Speak of the devil… Lee thought as he noticed the red Isuzu Rodeo pulling in just past the gate.
The driver would be Kip Greene from Broadway. He came to Camp Ryder for two reasons: to talk with Bus and to trade with the scavengers. The Broadway survivors were almost all farming families, and they had continued to tend their crops as best they could after the collapse. They used what they could spare of their harvest to trade at the Square.
Harper pulled the Humvee up to the gate, where a group of three scavengers was preparing to leave and receiving white armbands from the sentries posted there. Every day had a randomly assigned color. An appropriately colored strip of cloth would be given to the scavengers as they left so they could quickly identify themselves as friends when they approached the gate later.
The three scavengers hustled out of the way as the sentry pulled the gate open for the Humvee as they rolled into camp. Harper pulled their Humvee to the right and parked it out of the way. Behind them, Lee could hear the chain-link fence rolling shut. Recently reinforced with scrap metal and hanging heavy on its hinges, it rattled and clanked noisily as it closed.
Lee eased his way out of his seat and took a moment to work some blood back into his stiff ankle. Feeling a little more limber, he walked to the rear of the vehicle and hauled his heavy pack onto one shoulder. As he stood up, the hollow feeling of hunger seeped into his midsection and his stomach growled noisily. He glanced across the dusty parking area and could see Angela standing there with Sam by her side. They both waved to him when he looked in their direction.
Inwardly, he could not shake how strange this made him feel, still the impostor living another
man’s life. But outwardly he smiled, waved back, and made his way over to them.
Angela looked at him brightly, her pale skin flushed at the nose and cheeks against the chilling wind. She pulled her jacket closer around her. “Good to see you back, Lee.”
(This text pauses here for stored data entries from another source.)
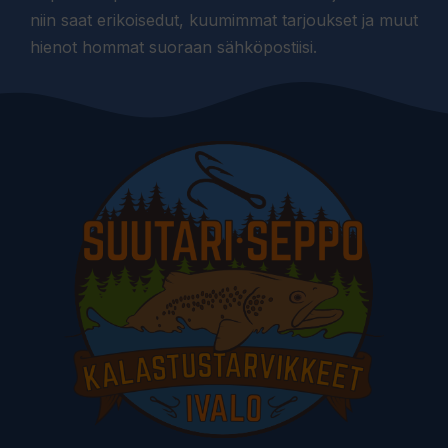
niin saat erikoisedut, kuumimmat tarjoukset ja muut
hienot hommat suoraan sähköpostiisi.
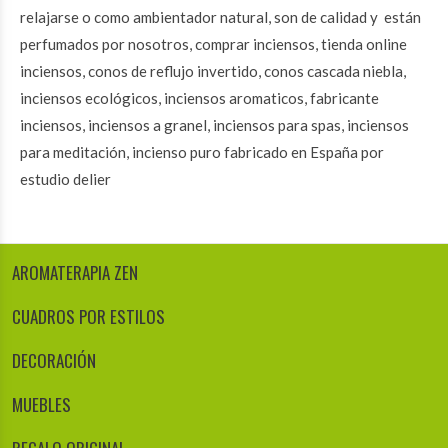
relajarse o como ambientador natural, son de calidad y están
perfumados por nosotros, comprar inciensos, tienda online
inciensos, conos de reflujo invertido, conos cascada niebla,
inciensos ecológicos, inciensos aromaticos, fabricante
inciensos, inciensos a granel, inciensos para spas, inciensos
para meditación, incienso puro fabricado en España por
estudio delier
AROMATERAPIA ZEN
CUADROS POR ESTILOS
DECORACIÓN
MUEBLES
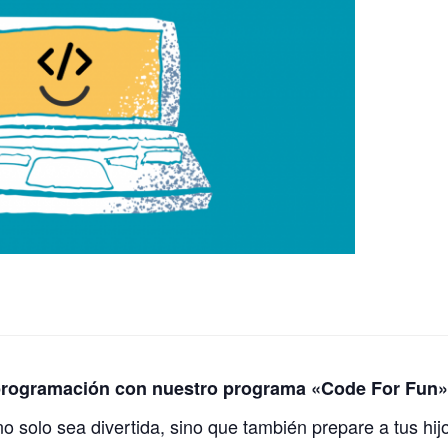
 programación con nuestro programa «Code For Fun»
 solo sea divertida, sino que también prepare a tus hij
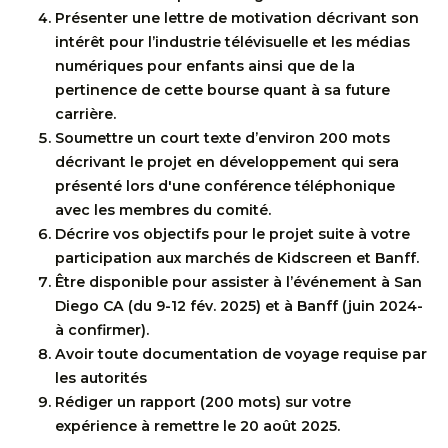
Présenter une lettre de motivation décrivant son
intérêt pour l’industrie télévisuelle et les médias
numériques pour enfants ainsi que de la
pertinence de cette bourse quant à sa future
carrière.
Soumettre un court texte d’environ 200 mots
décrivant le projet en développement qui sera
présenté lors d'une conférence téléphonique
avec les membres du comité.
Décrire vos objectifs pour le projet suite à votre
participation aux marchés de Kidscreen et Banff.
Être disponible pour assister à l’événement à San
Diego CA (du 9-12 fév. 2025) et à Banff (juin 2024-
à confirmer).
Avoir toute documentation de voyage requise par
les autorités
Rédiger un rapport (200 mots) sur votre
expérience à remettre le 20 août 2025.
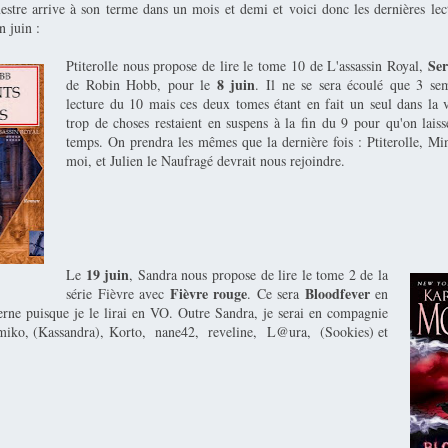
stre arrive à son terme dans un mois et demi et voici donc les dernières l
n juin :
Ser
Ptiterolle nous propose de lire le tome 10 de L'assassin Royal,
8 juin
de Robin Hobb, pour le
. Il ne se sera écoulé que 3 se
lecture du 10 mais ces deux tomes étant en fait un seul dans la v
trop de choses restaient en suspens à la fin du 9 pour qu'on laiss
temps. On prendra les mêmes que la dernière fois : Ptiterolle, Mi
moi, et Julien le Naufragé devrait nous rejoindre.
19 juin
Le
, Sandra nous propose de lire le tome 2 de la
Fièvre rouge
Bloodfever
série Fièvre avec
. Ce sera
en
rne puisque je le lirai en VO. Outre Sandra, je serai en compagnie
umiko, (Kassandra), Korto, nane42, reveline, L@ura, (Sookies) et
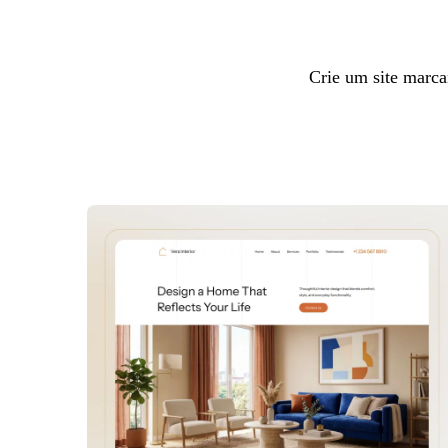
Crie um site marca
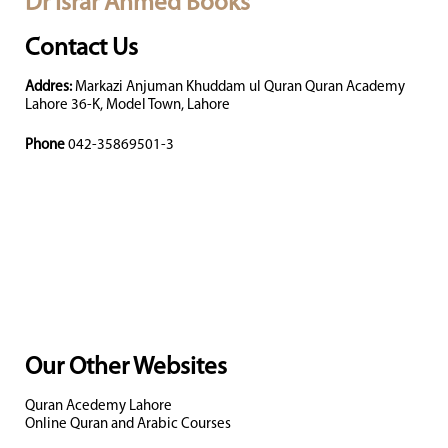
Dr Israr Ahmed Books
Contact Us
Addres:
Markazi Anjuman Khuddam ul Quran Quran Academy
Lahore 36-K, Model Town, Lahore
Phone
042-35869501-3
Our Other Websites
Quran Acedemy Lahore
Online Quran and Arabic Courses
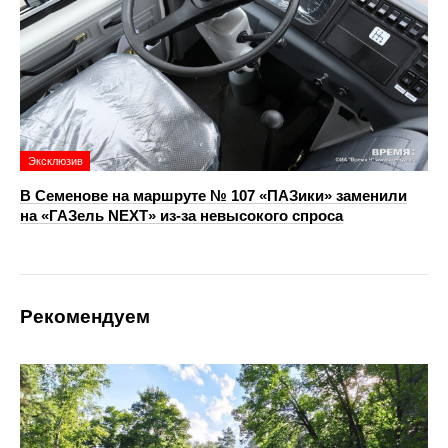
Эксклюзив
В Семенове на маршруте № 107 «ПАЗики» заменили
на «ГАЗель NEXT» из‑за невысокого спроса
Рекомендуем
She reached one hand out, and Lee took it. Not a handshake, but a quick and heartfelt squeeze. What there was between them was a mystery to Lee, but he had long ago decided to go with it, because despite his reservations, it was something real. It was something he could come back to. Something to ground him so that his entire existence was not an unending slough of death and conflict.
“Where’s Abby?” Lee asked.
“She’s learning how to sew with some of the other kids.”
Abby hadn’t warmed up to him, and it didn’t seem like she was going to.
“Did you hear about the guy who’s asking for you?” Sam broke in, peering up at Lee with one eye squinted against the sun.
“Yeah, I heard,” Lee said and glanced at Angela, who returned a quizzical look. To Sam again, Lee said, “Did you learn anything new the last few days?”
“Mr. Keith taught me how to shoot his .22 rifle,” Sam nodded with a smile. “We went out and got a couple rabbits. He said I was a natural. Showed me how to skin them and cook them and everything.”
“Wow.” Lee’s eyes went up. “He took you outside the fence?”
“Is that okay? We didn’t go very far.”
“Yeah.” He pictured the old man and Sam running through a field with wild-eyed and shit-covered crazies sprinting after them, screeching and howling. Then he saw blood and entrails smeared across the grassy earth. He swallowed. “I’m sure Mr. Keith was smart about it.”
Angela spoke up. “Where’re you off to now?”
Lee pointed a thumb toward the Camp Ryder building. “I gotta get up with Bus and figure out what’s going on with this guy from Virginia. You hear anything about it?”